Sur la demande de dommages et intérêts pour résistance abusive :
L’article 1231-6 du Code civil prévoit que le créancier auquel son débiteur a causé, par sa mauvaise foi, un préjudice indépendant de ce retard, peut obtenir des dommages et intérêts distincts de l’intérêt moratoire.
Le bailleur n’apporte pas la preuve de l’existence d’un préjudice distinct de celui né du retard de paiement du locataire, par ailleurs réparé par l’allocation d’intérêts moratoires. Au surplus, elle ne justifie d’aucun abus imputable au locataire.
Ainsi, il y aura lieu rejeter la demande formulée de ce chef.
Sur les demandes accessoires :
Madame [R] [F] et Monsieur [H] [U], qui succombent, supporteront les entiers dépens.
Il convient d’accorder à Monsieur [U] l’AJP.
L’équité commande par contre de laisser à la charge du bailleur les frais irrépétibles non compris dans les dépens et la demande présentée au titre de l’article 700 du code de procédure civile sera donc rejetée.
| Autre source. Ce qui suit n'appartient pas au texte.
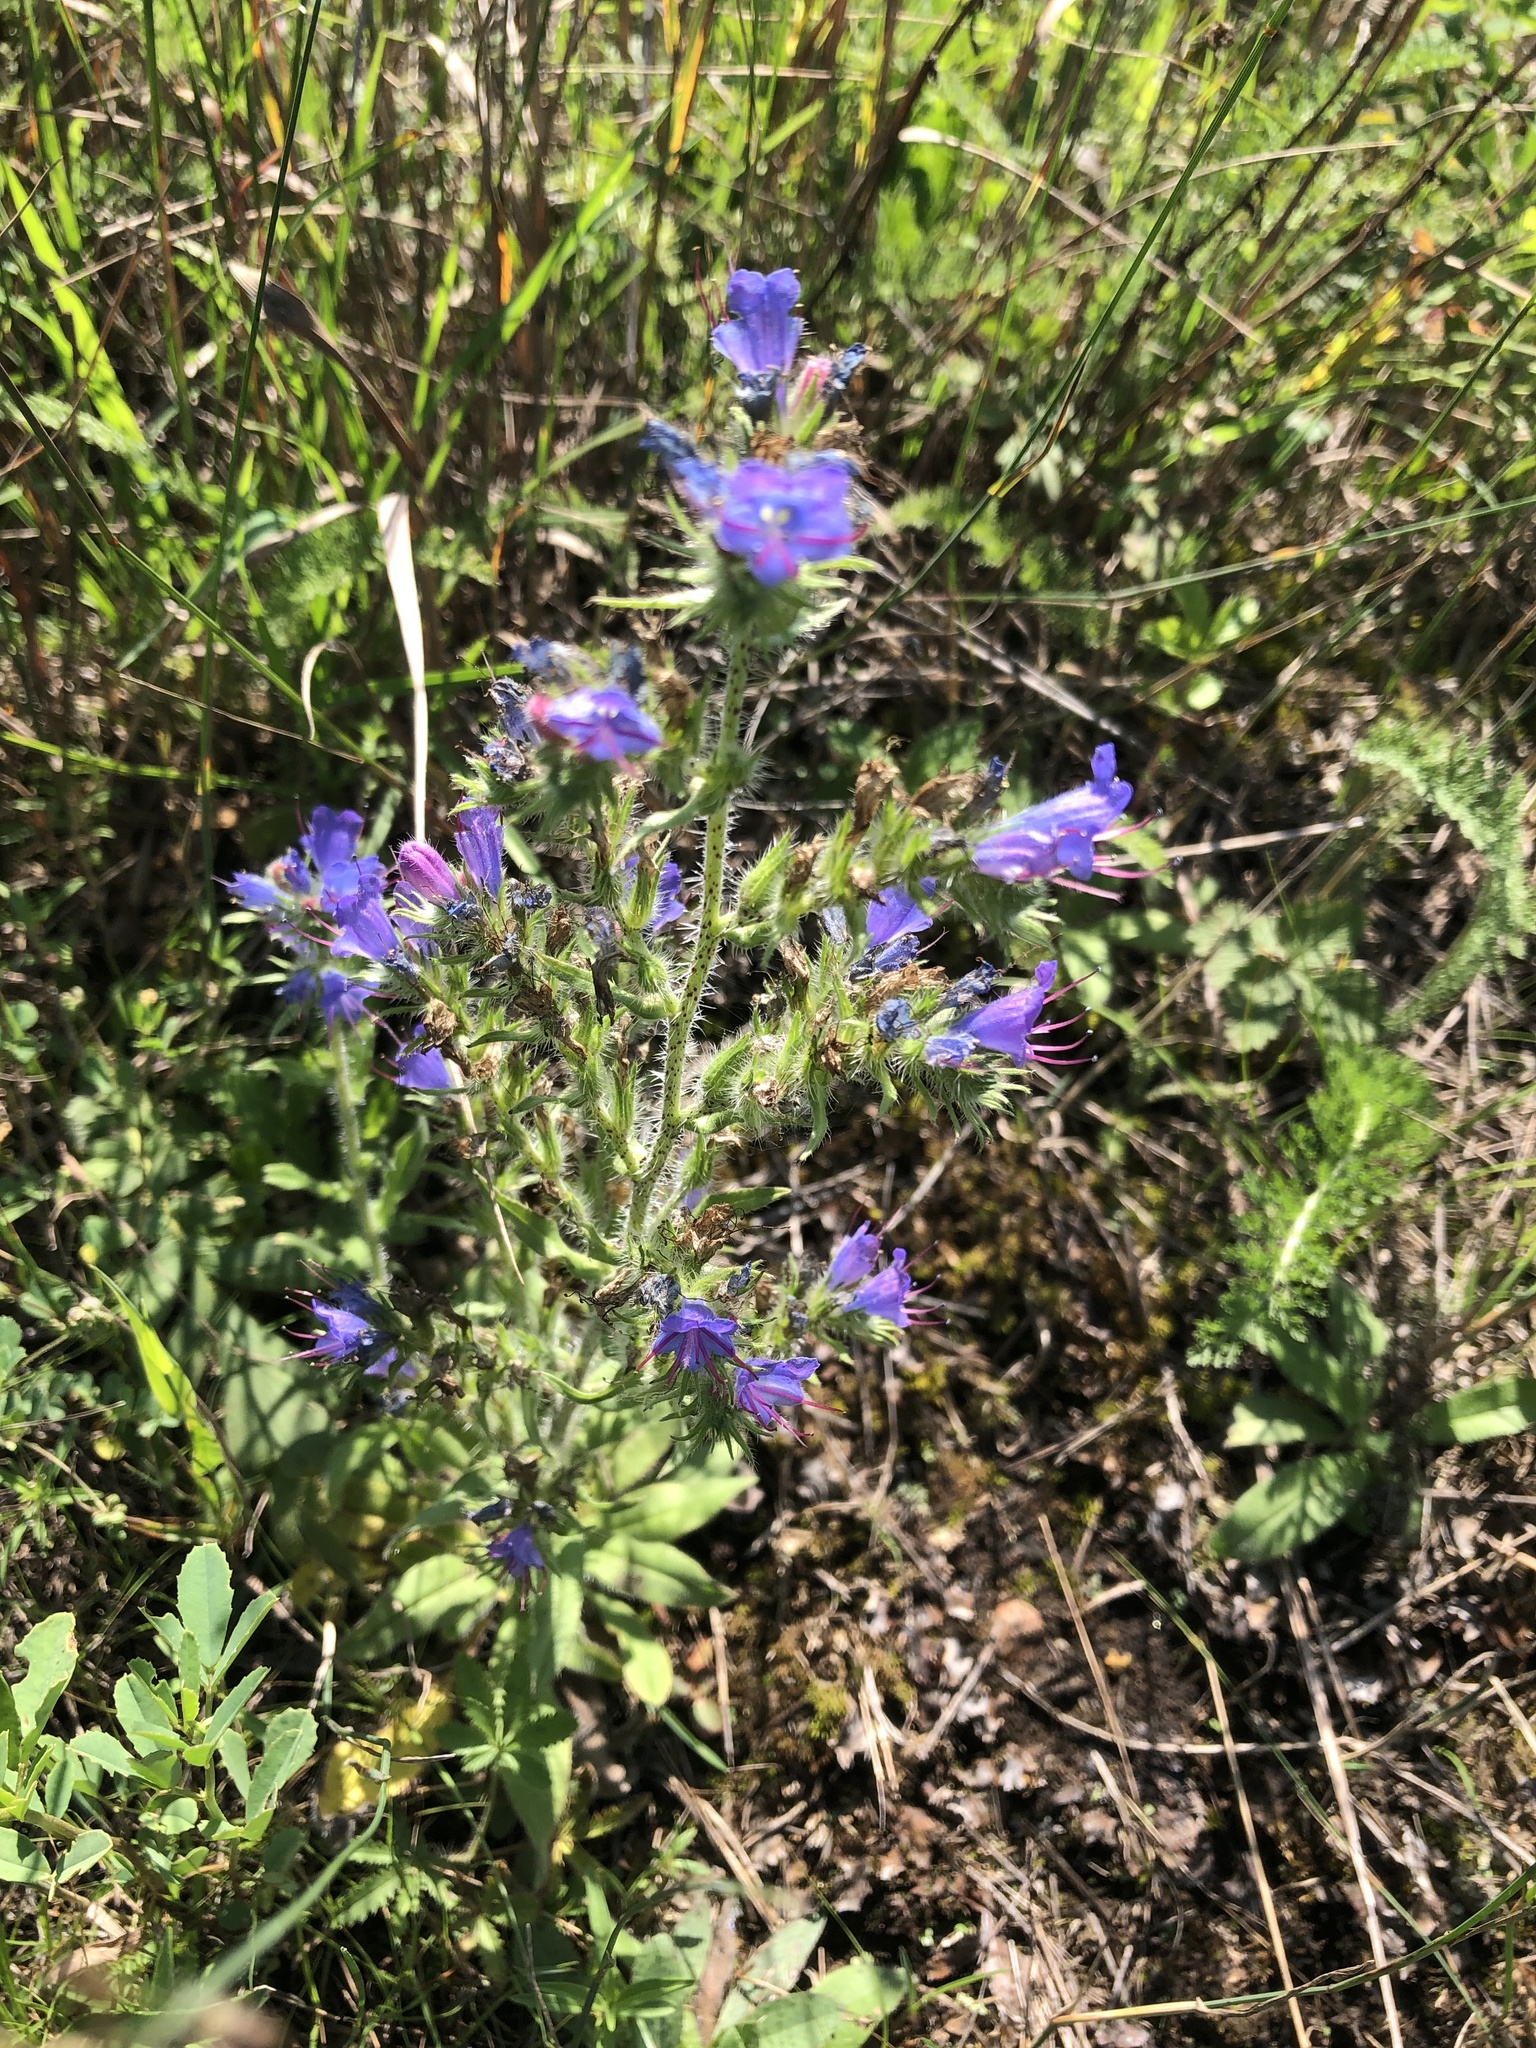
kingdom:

L’article 514 du code de procédure civile dispose désormais que : « les décisions de première instance sont de droit exécutoires à titre provisoire à moins que la loi ou la décision rendue n’en dispose autrement ».
PAR CES MOTIFS
Le juge des contentieux de la protection, statuant après débats publics, par jugement Contradictoire et en premier ressort ;
Déclare l’action de S.A. SIA HABITAT recevable ;
Constate que les conditions d’acquisition de la clause résolutoire figurant au bail conclu le 29 avril 2021 entre S.A. SIA HABITAT et Madame [R] [F] et Monsieur [H] [U] concernant l’immeuble et le parking accessoire situé à [Adresse 5], sont réunies à la date du 18 mars 2023 ;
Condamne solidairement Madame [R] [F] et Monsieur [H] [U] à payer en deniers ou quittances valables à S.A. SIA HABITAT, la somme de 1774,65 euros au titre de l’arriéré locatif arrêté au 8 mars 2024, avec intérêts au taux légal à compter du présent jugement ;
Autorise Madame [R] [F] ET Monsieur [H] [U] à payer leur dette, en principal par mensualités de 50 euros ;
Dit que ces mensualités devront être payées le 5 de chaque mois et pour la première fois le 5 du mois suivant la signification de la présente décision ;
Rappelle que les mensualités sont payables en plus du loyer courant ;
Suspend les effets de la clause résolutoire pendant l’exécution des délais ;
Dit que si les délais sont respectés la clause résolutoire sera réputée n’avoir jamais joué ;
Dit qu’en revanche, en cas de non paiement d’une seule de ces mensualités, l’intégralité de la somme restant due deviendra immédiatement exigible et la clause résolutoire sera automatiquement acquise à compter de la date de la première de ces mensualités impayées ;
Dit que dans ce cas, à défaut d’avoir quitté les lieux dont il s’agit dans les deux mois du commandement de délaisser, Madame [R] [F] et Monsieur [H] [U] ou tout occupant de leur chef pourront être expulsés, et ce, si besoin est, avec le concours de la Force Publique ;
Condamne solidairement Madame [R] [F] et Monsieur [H] [U], au cas où la clause résolutoire reprendrait effet, à payer chaque mois pour lequel ils seront restés dans les lieux, une indemnité mensuelle d’occupation égale au montant du loyer actuel charges comprises, soit 461,79 euros ;
Dit que la part correspondant aux charges dans ces indemnités mensuelles d’occupation pourra être réajustée au cas où les charges de l’année dépasseraient la provision ;
Rejette la demande de dommages et intérêts pour résistance abusive formée par le demandeur ;
Rejette la demande formée par le bailleur au titre de l’article 700 du code de procédure civile ;
Accorde à Monsieur [U] [H] l’aide juridictionnelle provisoire ;
Condamne in solidum Madame [R] [F] et Monsieur [H] [U] aux dépens ;
Rappelle que le présent jugement est de droit exécutoire à titre provisoire ;
Rejette toute autre demande.
Ainsi jugé et prononcé le 30 Mai 2024 par mise à disposition au greffe.